Why Most Coffee You Buy Is Already Past Its Peak
The standard supply chain for commercial coffee looks like this: beans get roasted at a central facility, packaged, shipped to a regional warehouse, distributed to stores, and sit on shelves until someone picks them up. That process can take anywhere from six weeks to six months.
Check a bag from a major brand next time you are in a grocery store. Most of them print a "best by" date -- not a roast date. That "best by" is usually 12 months from roasting. Which tells you absolutely nothing about when the coffee was actually roasted or how much flavor is left in it.
Even a lot of "premium" brands that sell online roast in large batches and ship from inventory. The coffee might be better quality than grocery store stuff, but it is still sitting in a warehouse for weeks before it reaches you.

How Daily Roasting Changes the Math
At Enigma Coffee, we roast in small batches every day at our roastery in Los Angeles. When you place an order -- online or through a subscription -- your coffee was roasted within the last few days, not the last few months. It ships while it is still in that peak flavor window, so it arrives at your door ready to brew at its best.
For our cafe locations in Sherman Oaks, Tarzana, and on Sunset Boulevard, the turnaround is even tighter.
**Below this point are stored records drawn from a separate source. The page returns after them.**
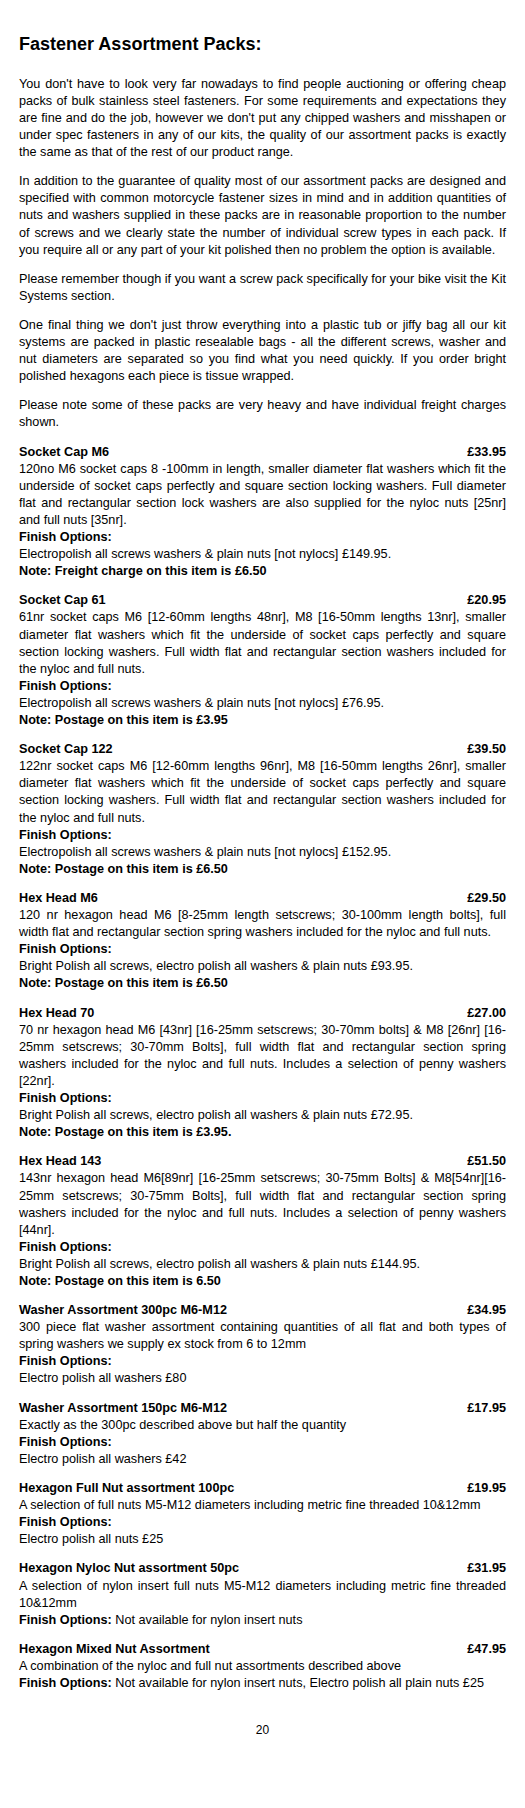Fastener Assortment Packs:
You don't have to look very far nowadays to find people auctioning or offering cheap packs of bulk stainless steel fasteners. For some requirements and expectations they are fine and do the job, however we don't put any chipped washers and misshapen or under spec fasteners in any of our kits, the quality of our assortment packs is exactly the same as that of the rest of our product range.
In addition to the guarantee of quality most of our assortment packs are designed and specified with common motorcycle fastener sizes in mind and in addition quantities of nuts and washers supplied in these packs are in reasonable proportion to the number of screws and we clearly state the number of individual screw types in each pack. If you require all or any part of your kit polished then no problem the option is available.
Please remember though if you want a screw pack specifically for your bike visit the Kit Systems section.
One final thing we don't just throw everything into a plastic tub or jiffy bag all our kit systems are packed in plastic resealable bags - all the different screws, washer and nut diameters are separated so you find what you need quickly. If you order bright polished hexagons each piece is tissue wrapped.
Please note some of these packs are very heavy and have individual freight charges shown.
Socket Cap M6£33.95
120no M6 socket caps 8 -100mm in length, smaller diameter flat washers which fit the underside of socket caps perfectly and square section locking washers. Full diameter flat and rectangular section lock washers are also supplied for the nyloc nuts [25nr] and full nuts [35nr].
Finish Options:
Electropolish all screws washers & plain nuts [not nylocs] £149.95.
Note: Freight charge on this item is £6.50
Socket Cap 61£20.95
61nr socket caps M6 [12-60mm lengths 48nr], M8 [16-50mm lengths 13nr], smaller diameter flat washers which fit the underside of socket caps perfectly and square section locking washers. Full width flat and rectangular section washers included for the nyloc and full nuts.
Finish Options:
Electropolish all screws washers & plain nuts [not nylocs] £76.95.
Note: Postage on this item is £3.95
Socket Cap 122£39.50
122nr socket caps M6 [12-60mm lengths 96nr], M8 [16-50mm lengths 26nr], smaller diameter flat washers which fit the underside of socket caps perfectly and square section locking washers. Full width flat and rectangular section washers included for the nyloc and full nuts.
Finish Options:
Electropolish all screws washers & plain nuts [not nylocs] £152.95.
Note: Postage on this item is £6.50
Hex Head M6£29.50
120 nr hexagon head M6 [8-25mm length setscrews; 30-100mm length bolts], full width flat and rectangular section spring washers included for the nyloc and full nuts.
Finish Options:
Bright Polish all screws, electro polish all washers & plain nuts £93.95.
Note: Postage on this item is £6.50
Hex Head 70£27.00
70 nr hexagon head M6 [43nr] [16-25mm setscrews; 30-70mm bolts] & M8 [26nr] [16-25mm setscrews; 30-70mm Bolts], full width flat and rectangular section spring washers included for the nyloc and full nuts. Includes a selection of penny washers [22nr].
Finish Options:
Bright Polish all screws, electro polish all washers & plain nuts £72.95.
Note: Postage on this item is £3.95.
Hex Head 143£51.50
143nr hexagon head M6[89nr] [16-25mm setscrews; 30-75mm Bolts] & M8[54nr][16-25mm setscrews; 30-75mm Bolts], full width flat and rectangular section spring washers included for the nyloc and full nuts. Includes a selection of penny washers [44nr].
Finish Options:
Bright Polish all screws, electro polish all washers & plain nuts £144.95.
Note: Postage on this item is 6.50
Washer Assortment 300pc M6-M12£34.95
300 piece flat washer assortment containing quantities of all flat and both types of spring washers we supply ex stock from 6 to 12mm
Finish Options:
Electro polish all washers £80
Washer Assortment 150pc M6-M12£17.95
Exactly as the 300pc described above but half the quantity
Finish Options:
Electro polish all washers £42
Hexagon Full Nut assortment 100pc£19.95
A selection of full nuts M5-M12 diameters including metric fine threaded 10&12mm
Finish Options:
Electro polish all nuts £25
Hexagon Nyloc Nut assortment 50pc£31.95
A selection of nylon insert full nuts M5-M12 diameters including metric fine threaded 10&12mm
Finish Options: Not available for nylon insert nuts
Hexagon Mixed Nut Assortment£47.95
A combination of the nyloc and full nut assortments described above
Finish Options: Not available for nylon insert nuts, Electro polish all plain nuts £25
20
The beans behind the bar were roasted that same week, sometimes that same day. That is why a shot of espresso at Enigma tastes different from a shot pulled with beans that have been sitting in a hopper for a month -- the raw material is just fresher.
Small batch roasting also means more control. When you roast 20 pounds at a time instead of 2,000, you can monitor every variable -- temperature curve, airflow, development time -- and adjust in real time. A batch that does not meet the standard does not ship. At industrial scale, that kind of quality control is not realistic.
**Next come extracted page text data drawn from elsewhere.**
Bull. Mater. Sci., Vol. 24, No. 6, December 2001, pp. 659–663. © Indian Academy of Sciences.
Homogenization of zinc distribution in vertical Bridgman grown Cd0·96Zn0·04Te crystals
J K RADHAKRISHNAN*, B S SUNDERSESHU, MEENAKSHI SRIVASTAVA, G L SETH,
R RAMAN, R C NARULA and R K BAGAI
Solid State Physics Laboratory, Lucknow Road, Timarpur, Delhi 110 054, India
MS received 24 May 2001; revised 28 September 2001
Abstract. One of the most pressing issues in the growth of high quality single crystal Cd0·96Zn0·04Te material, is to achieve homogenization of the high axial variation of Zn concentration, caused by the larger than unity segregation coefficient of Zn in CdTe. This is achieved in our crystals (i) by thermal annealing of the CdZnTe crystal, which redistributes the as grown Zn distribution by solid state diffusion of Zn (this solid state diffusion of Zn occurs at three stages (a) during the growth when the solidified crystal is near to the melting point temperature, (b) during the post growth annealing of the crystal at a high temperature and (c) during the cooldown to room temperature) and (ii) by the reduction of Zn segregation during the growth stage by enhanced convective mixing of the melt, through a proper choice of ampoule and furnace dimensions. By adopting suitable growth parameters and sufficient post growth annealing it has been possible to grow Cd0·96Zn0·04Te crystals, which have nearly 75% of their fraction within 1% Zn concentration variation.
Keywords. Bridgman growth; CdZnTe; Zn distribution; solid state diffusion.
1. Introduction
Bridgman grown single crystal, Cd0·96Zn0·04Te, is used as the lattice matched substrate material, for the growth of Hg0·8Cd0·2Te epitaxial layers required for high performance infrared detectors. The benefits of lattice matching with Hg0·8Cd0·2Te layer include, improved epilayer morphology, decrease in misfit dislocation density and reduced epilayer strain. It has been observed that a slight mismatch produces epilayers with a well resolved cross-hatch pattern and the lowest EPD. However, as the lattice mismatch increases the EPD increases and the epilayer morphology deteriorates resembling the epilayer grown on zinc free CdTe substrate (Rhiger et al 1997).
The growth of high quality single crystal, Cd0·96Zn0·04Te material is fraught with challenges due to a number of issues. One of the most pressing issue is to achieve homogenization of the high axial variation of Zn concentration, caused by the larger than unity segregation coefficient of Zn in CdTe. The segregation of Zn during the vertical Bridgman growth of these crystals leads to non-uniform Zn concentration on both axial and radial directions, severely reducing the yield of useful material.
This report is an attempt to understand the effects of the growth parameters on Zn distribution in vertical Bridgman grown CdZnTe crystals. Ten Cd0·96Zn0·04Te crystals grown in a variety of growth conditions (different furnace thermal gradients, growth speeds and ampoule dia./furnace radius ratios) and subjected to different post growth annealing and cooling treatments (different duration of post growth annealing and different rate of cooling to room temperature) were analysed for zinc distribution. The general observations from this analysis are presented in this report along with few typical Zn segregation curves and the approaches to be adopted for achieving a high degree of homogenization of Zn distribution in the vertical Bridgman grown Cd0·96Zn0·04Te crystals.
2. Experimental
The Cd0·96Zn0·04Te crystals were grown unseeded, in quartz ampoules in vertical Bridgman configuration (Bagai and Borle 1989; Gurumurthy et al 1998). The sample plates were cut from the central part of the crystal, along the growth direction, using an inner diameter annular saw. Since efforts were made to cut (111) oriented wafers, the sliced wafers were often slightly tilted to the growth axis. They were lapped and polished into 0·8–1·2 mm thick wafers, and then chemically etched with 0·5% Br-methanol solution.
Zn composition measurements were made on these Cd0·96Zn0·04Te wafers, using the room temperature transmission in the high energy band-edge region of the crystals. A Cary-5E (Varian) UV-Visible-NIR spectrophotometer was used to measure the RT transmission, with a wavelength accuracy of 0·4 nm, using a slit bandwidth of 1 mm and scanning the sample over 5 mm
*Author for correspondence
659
How to Tell If Your Coffee Is Fresh
A few things to look for when you are buying beans, from us or from anyone:
Look for a roast date, not a "best by" date. If the bag only shows an expiration date, the roaster does not want you to know how old it is. A roast date tells you exactly where the coffee sits on the freshness curve.
Buy whole bean when you can. Ground coffee loses flavor faster because more surface area is exposed to air. Grinding right before you brew makes a noticeable difference.
Finish the bag within 3 to 4 weeks of the roast date. You do not need to rush through it, but do not let a bag sit in the back of your pantry for three months either.
Store it right. Keep beans in an airtight container at room temperature, away from light and heat. Not in the fridge. Not in the freezer. Just a cool, dark shelf.

Freshness Is Not a Luxury - It Is the Baseline
We do not think daily roasting makes us special. We think it makes us honest. Coffee is an agricultural product with a short peak. Selling it weeks or months after roasting and charging specialty prices for it is like selling day-old sushi as premium -- the ingredients might have been great, but the clock ran out.
Every bag that leaves our roastery was roasted within days of your order. Every cup at our cafes was made with beans roasted that week. That is not a flex. That is just how coffee should work.